Knox and Ilse are both enamored of the Pathway Readers, and I don’t blame them.
Jaeger is still enjoying the Landmark books I bought on modern times; this week his favorite finish was The Sinking of the Bismarck: The Deadly Hunt.
Hans’ favorite read this week was Brian Jacques’s Rakkety Tam, the seventeenth Redwall book. My almost-21-year-old brother was cleaning out his closet before leaving for college and passed on a couple Redwall books we did not yet have (the ones we do have were my husband’s first). The boys were very happy recipients.
My Book Bag
- Theology: Charity and Its Fruits by Jonathan Edwards
I’ve never read any Edwards except for “Sinners in the Hands of an Angry God” and selections of his resolutions. I love grammar and I love 17th & 18th century authors. I think English was at its height during this time.
- Science: The Periodic Table by Primo Levi
Might be cheating to call it a science book, but since we’re learning both about the periodic table and modern times this year, it seems like a good fit.
- Humanities: When Athens Met Jerusalem by John Mark Reynolds
- Whim: I finished Gifts Differing by Isabel Myers and haven’t replaced it yet
I started my own independent study of Latin this week, using Henle. I already knew the vocabulary and declensions of the first lesson from Latin for Children Primer A. I can see even in the first section that LFC is modeled on Henle, so it was a good choice.
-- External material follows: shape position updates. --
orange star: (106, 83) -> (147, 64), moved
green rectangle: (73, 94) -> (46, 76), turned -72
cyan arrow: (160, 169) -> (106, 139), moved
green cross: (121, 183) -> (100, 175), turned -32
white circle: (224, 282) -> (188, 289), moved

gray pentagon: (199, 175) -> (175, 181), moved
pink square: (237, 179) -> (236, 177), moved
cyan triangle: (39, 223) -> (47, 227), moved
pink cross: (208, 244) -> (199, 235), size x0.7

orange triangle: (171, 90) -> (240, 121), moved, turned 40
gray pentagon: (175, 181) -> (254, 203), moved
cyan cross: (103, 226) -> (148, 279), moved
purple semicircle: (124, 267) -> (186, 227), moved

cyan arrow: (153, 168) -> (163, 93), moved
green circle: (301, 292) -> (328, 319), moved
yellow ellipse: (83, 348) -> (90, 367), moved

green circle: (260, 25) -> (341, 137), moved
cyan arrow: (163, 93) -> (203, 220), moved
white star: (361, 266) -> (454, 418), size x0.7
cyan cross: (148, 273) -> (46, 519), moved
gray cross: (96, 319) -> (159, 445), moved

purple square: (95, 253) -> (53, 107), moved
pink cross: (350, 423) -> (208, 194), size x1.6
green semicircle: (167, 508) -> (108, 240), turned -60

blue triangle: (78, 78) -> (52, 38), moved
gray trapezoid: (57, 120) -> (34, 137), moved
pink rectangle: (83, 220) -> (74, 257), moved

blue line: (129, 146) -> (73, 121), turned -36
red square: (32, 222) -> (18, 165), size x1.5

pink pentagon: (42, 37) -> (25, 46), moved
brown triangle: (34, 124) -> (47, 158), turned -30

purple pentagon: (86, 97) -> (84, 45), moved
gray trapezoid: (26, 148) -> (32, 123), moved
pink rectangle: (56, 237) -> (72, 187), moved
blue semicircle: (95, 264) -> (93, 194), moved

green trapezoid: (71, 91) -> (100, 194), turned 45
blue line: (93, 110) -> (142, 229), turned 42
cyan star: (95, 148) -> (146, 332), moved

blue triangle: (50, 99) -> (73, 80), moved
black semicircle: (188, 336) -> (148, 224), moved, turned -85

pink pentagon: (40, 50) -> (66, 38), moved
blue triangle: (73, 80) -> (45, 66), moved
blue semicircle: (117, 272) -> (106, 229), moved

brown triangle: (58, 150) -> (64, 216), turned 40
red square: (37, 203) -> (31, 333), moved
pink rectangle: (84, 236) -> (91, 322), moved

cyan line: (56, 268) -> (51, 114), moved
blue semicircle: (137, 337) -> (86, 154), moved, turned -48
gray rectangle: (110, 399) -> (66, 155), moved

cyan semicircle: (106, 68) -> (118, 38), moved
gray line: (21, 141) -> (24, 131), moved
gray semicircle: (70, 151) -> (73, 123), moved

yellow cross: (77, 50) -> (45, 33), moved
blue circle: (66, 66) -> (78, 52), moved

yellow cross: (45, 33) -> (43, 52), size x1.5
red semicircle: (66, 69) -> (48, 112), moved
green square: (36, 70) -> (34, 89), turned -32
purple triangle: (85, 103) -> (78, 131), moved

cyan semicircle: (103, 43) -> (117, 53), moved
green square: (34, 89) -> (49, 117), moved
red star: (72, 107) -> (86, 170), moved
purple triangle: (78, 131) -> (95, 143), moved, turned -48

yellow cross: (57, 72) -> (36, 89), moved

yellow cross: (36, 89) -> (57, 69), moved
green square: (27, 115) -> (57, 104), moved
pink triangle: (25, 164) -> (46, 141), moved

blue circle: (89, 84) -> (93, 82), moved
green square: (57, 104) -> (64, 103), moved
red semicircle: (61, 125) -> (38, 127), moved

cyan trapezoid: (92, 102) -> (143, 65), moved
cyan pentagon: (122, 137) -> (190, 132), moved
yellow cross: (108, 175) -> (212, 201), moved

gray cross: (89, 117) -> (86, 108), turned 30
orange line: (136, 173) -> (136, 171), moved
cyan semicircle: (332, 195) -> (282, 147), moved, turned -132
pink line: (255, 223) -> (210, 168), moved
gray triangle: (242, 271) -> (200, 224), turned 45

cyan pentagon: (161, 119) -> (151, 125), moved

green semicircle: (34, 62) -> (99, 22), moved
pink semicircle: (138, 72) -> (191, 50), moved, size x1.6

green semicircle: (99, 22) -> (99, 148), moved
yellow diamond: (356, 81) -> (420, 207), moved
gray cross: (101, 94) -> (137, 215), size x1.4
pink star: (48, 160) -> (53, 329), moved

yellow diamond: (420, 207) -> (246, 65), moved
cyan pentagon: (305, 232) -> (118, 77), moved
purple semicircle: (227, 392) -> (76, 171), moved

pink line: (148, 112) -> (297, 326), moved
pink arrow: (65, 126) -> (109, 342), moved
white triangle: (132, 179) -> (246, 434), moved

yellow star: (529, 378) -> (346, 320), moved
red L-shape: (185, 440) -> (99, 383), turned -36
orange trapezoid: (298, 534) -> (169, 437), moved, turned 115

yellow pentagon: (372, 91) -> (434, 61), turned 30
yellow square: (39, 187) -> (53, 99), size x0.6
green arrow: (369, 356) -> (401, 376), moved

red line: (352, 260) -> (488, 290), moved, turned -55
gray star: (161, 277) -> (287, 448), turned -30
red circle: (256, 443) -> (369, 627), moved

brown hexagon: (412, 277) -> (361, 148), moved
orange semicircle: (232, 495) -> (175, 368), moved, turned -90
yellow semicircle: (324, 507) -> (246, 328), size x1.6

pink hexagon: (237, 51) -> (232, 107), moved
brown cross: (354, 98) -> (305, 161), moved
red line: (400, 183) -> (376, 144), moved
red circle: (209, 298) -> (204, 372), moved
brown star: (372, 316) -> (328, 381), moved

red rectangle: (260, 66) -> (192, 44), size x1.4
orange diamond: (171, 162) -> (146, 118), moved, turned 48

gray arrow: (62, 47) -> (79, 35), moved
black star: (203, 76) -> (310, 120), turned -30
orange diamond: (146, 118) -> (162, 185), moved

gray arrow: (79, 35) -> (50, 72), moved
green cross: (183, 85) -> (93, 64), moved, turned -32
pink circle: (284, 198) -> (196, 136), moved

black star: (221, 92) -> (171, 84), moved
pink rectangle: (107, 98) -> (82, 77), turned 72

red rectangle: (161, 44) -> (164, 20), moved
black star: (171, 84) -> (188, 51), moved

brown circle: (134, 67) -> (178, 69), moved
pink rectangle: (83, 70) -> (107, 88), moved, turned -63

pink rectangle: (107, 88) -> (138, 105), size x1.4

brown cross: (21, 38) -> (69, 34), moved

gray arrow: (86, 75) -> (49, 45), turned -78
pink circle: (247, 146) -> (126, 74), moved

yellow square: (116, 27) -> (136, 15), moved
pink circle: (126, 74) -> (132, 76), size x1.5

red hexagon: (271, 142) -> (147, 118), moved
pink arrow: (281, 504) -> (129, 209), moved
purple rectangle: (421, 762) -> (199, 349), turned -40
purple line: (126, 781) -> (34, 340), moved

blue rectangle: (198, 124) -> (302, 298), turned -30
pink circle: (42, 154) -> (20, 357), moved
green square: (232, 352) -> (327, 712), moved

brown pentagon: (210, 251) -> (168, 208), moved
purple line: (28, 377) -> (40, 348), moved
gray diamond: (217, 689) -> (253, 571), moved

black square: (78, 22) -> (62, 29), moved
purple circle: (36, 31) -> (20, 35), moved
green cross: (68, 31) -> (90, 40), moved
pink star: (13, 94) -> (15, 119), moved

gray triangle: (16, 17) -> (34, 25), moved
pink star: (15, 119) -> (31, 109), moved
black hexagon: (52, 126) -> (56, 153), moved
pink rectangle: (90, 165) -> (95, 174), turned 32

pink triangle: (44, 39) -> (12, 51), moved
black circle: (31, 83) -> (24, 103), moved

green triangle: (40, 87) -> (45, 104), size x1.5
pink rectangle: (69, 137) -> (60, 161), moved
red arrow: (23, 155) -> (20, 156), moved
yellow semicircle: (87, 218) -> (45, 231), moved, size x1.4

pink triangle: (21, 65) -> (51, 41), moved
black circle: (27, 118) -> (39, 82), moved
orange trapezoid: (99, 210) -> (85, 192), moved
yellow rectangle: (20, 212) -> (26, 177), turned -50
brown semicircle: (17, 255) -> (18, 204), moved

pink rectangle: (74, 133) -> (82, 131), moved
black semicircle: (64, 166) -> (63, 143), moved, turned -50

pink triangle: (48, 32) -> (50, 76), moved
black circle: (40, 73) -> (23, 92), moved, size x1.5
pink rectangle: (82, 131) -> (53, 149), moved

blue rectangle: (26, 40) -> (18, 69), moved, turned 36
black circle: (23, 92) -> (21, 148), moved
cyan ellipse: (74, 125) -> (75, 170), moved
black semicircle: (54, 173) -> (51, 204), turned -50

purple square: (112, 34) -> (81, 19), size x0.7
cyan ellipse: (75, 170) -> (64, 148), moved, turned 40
If I’m going to be doing Latin with 5 children, I might as well actually learn it at my own level and not just barely be keeping up as I learn alongside Hans.
And remember how I said I loved grammar? Latin is logical study of grammar to perfection, so it turns out that I actually really enjoy it. The only thing that would make it better would be not having to memorize vocabulary. Sigh.
Anyway, the introduction “To the Student” was great prose, and pointed out the exact reasoning for Latin that brought me on board with it in the first place:
Latin will give you many things. It will teach you how to work intelligently and systematically; it will teach you what language – man’s most wonderful and useful invention – is; it will teach you to speak and write better. You will develop habits of concentration and correct thinking and many other habits which you will be able to appreciate only after you have acquired them.
Isn’t that the way with so many good habits? The use and value of them appears slight or nonexistent when we stand on the other side, just looking at them, but only after we’ve fought for them and learned them do we see their full weight and impact.